S&P lowers Australia's 'AAA' outlook as lawmakers ready huge stimulus package
SYDNEY (Reuters) – Australia’s coveted ‘AAA’ credit rating came under threat on Wednesday as the country’s parliament returned to pass an emergency A$130 billion ($80 billion) stimulus package to help cushion the economic blow from the coronavirus pandemic.
Australia’s government and central bank have so far pledged A$320 billion in financial support as the coronavirus pandemic shuts companies and leaves many unemployed.
“The COVID-19 outbreak has dealt Australia a severe economic and fiscal shock,” S&P said as it lowered the outlook on the country’s ‘AAA’ sovereign rating to “negative” from “stable”.
“We expect the Australian economy to plunge into recession for the first time in almost 30 years, causing a substantial deterioration of the government’s fiscal headroom at the ‘AAA’ rating level.”
A triple-A credit rating is given to only a select group of countries with the strongest finances in the world. The rating means a country can easily meet its financial commitments, has the lowest risk of default and can borrow money more cheaply.
S&P’s decision came as a pared back version of Australia’s parliament votes on the government’s third tranche of fiscal measures on Wednesday. Fewer than normal lawmakers were present for the one-day sitting to minimise the risk of the virus spreading.
“When Australian lives and livelihoods are threatened, when they are under attack, our nation’s sovereignty is put at risk, and we must respond,” Prime Minister Scott Morrison said of the special sitting.
Citing the threat of a prolonged economic downturn, Morrison’s government has promised to spend A$130 billion over the next six months to subsidise the wages of 6 million Australians.

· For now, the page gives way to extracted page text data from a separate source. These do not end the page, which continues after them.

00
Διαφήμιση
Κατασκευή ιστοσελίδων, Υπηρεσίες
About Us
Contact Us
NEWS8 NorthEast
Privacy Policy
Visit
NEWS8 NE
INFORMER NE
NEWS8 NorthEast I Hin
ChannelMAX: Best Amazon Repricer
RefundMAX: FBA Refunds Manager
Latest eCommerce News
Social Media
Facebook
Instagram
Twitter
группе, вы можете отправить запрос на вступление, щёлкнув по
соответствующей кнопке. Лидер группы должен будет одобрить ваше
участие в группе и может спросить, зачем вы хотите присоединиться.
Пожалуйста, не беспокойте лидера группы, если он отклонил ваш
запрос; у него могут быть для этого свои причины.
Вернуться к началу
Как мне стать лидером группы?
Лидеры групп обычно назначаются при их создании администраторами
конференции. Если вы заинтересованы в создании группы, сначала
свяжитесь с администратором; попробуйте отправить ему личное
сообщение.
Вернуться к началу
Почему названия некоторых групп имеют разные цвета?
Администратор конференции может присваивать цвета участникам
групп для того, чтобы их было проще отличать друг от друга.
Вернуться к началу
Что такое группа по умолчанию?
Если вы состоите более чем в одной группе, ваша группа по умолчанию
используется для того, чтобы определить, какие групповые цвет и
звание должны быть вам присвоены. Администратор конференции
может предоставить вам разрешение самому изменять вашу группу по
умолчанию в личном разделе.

Morrison had earlier promised one-off payments to small and medium-sized businesses and the opposition Labor Party has said it will back the stimulus packages.

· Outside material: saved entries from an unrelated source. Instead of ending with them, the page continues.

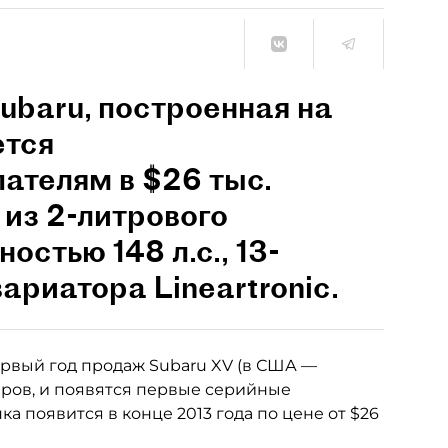
ubaru, построенная на
ется
ателям в $26 тыс.
 из 2-литрового
остью 148 л.с., 13-
ариатора Lineartronic.
первый год продаж Subaru XV (в США —
ляров, и появятся первые серийные
 появится в конце 2013 года по цене от $26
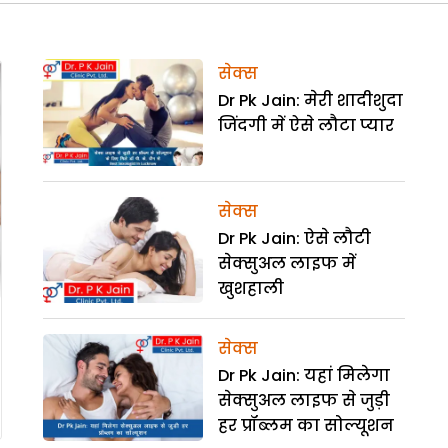
सेक्स
Dr Pk Jain: मेरी शादीशुदा
जिंदगी में ऐसे लौटा प्यार
सेक्स
Dr Pk Jain: ऐसे लौटी
सेक्सुअल लाइफ में
खुशहाली
सेक्स
Dr Pk Jain: यहां मिलेगा
सेक्सुअल लाइफ से जुड़ी
हर प्रॉब्लम का सोल्यूशन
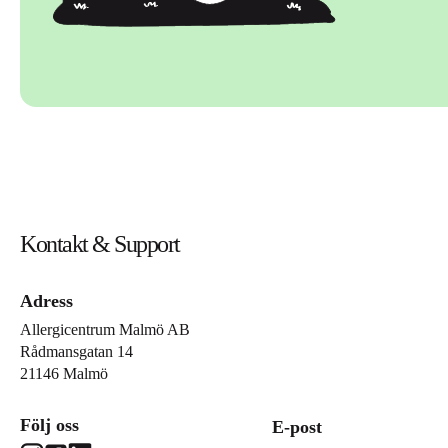
Kontakt & Support
Adress
Allergicentrum Malmö AB
Rådmansgatan 14
21146 Malmö
Följ oss
E-post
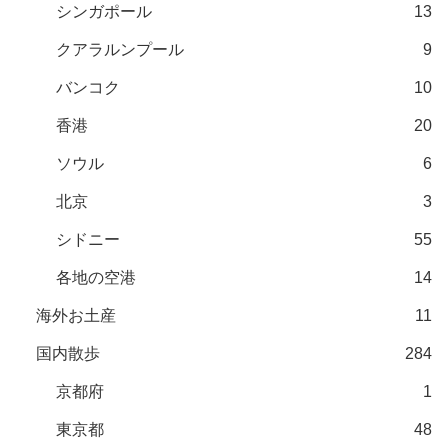
シンガポール
13
クアラルンプール
9
バンコク
10
香港
20
ソウル
6
北京
3
シドニー
55
各地の空港
14
海外お土産
11
国内散歩
284
京都府
1
東京都
48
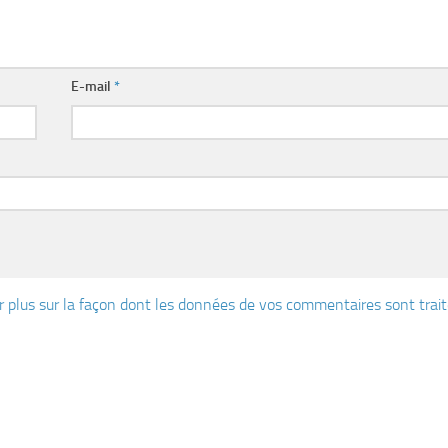
E-mail
*
r plus sur la façon dont les données de vos commentaires sont trai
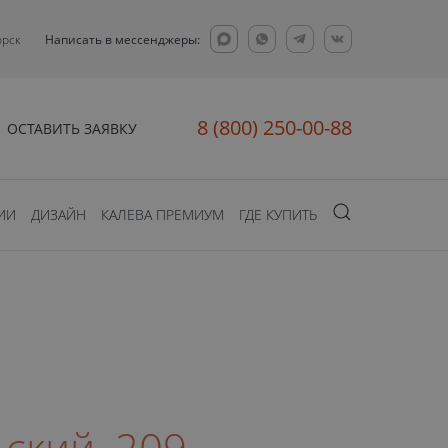
орск
Написать в мессенджеры:
8 (800) 250-00-88
ОСТАВИТЬ ЗАЯВКУ
ИИ
ДИЗАЙН
КАЛЕВА ПРЕМИУМ
ГДЕ КУПИТЬ
ский, 209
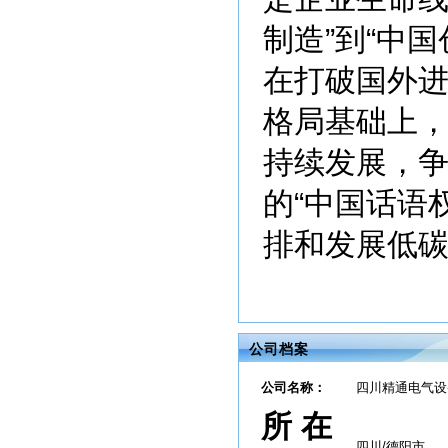
制造”到“中
在打破国外
格局基础上
持续发展，
的“中国话语
排和发展低
公司档案
公司名称：
四川精通电气设
所 在
四川/德阳市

But most economists predict the worst recession in Australia’s history regardless, with the unemployment rate expected to double to near 10%.
The Reserve Bank of Australia on Tuesday predicted a “very large” economic contraction in the current quarter as restrictions to slow the spread of coronavirus bite.
Australia has for weeks curtailed people’s movements, limited social gatherings and forced many businesses in the hospitality, retail, transport and education sectors to shut.
Those businesses that remain open face falling sales and increasing operational restrictions.
The restrictions have helped slow the spread of coronavirus in Australia. The number of new cases has grown by around 2% in recent days, well below the 25% daily growth that was being recorded last month.
Australia now has just shy of 6,000 cases, with 50 deaths.
Although the spread of the virus has slowed, authorities have warned against complacency.
“The virus doesn’t take a holiday,” Health Minister Greg Hunt told reporters in Canberra.
Hunt said Australia will distribute 11 million face masks that have been acquired to hospitals and local doctors, some of whom have complained about a lack of protective equipment.
The early success in controlling the spread of the virus has fanned speculation some of the mobility restrictions could be eased from the beginning of May.
The New South Wales (NSW) state premier Gladys Berejiklian said in a televised briefing in Sydney that “there could be a chance, if the health experts deem it appropriate”.
However, she warned lifting restrictions could lead to a second wave of infections. NSW is the country’s worst affected state accounting for almost half the total infections.
“Every time you relax a restriction, more people will get sick. More people will die. And it’s a horrible situation to be in, but they’re the choices and we need to be up-front about that.”